En cas de grippe, il faut attendre 48 heures avant de commencer à prendre un antiviral.

FAUX. Les AVSG freinent la multiplication virale qui est très intense pendant les heures qui suivent le début des signes cliniques. Commencé en urgence, dans les 12 heures qui suivent l'apparition des signes infectieux, ce «traitement curatif précoce» est très efficace. Commencé après 48 heures, il n'a plus grand intérêt.

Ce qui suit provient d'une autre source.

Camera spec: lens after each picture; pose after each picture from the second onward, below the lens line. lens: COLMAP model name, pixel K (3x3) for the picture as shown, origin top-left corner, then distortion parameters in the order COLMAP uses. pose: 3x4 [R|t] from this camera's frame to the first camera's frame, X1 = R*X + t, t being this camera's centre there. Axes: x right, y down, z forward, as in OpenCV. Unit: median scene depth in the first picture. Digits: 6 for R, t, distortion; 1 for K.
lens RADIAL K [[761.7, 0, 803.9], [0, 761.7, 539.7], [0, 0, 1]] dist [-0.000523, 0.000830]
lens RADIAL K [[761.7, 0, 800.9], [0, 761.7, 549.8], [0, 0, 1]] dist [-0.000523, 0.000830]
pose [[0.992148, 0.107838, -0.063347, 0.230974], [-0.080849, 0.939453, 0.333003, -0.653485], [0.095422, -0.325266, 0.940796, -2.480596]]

En cas de grippe, le traitement par antiviral dure 7 jours.

FAUX. Le traitement post-contact dure 10 jours, le curatif précoce 5 jours.

Questions de patient

Est-ce que ça vaut le coup de se vacciner le plus tard possible pour être protégé plus longtemps ?

NON. Chez les personnes ayant une capacité normale d'immunisation, l'injection vaccinale fait apparaître des anticorps au bout d'une dizaine de jours. Ces anticorps persistent pendant plusieurs trimestres, parfois même pendant plusieurs années.

Chez les personnes dont le système immunitaire est défaillant (personnes âgées dépendantes en EHPA, par exemple), attendre n'a pas d'intérêt. En revanche, si la capacité d'immunisation peut être restaurée, il peut être utile d'améliorer cette capacité (nutrition ad hoc chez les personnes carencées) et de stimuler le système immunitaire en utilisant un vaccin antigrippal adjuvé.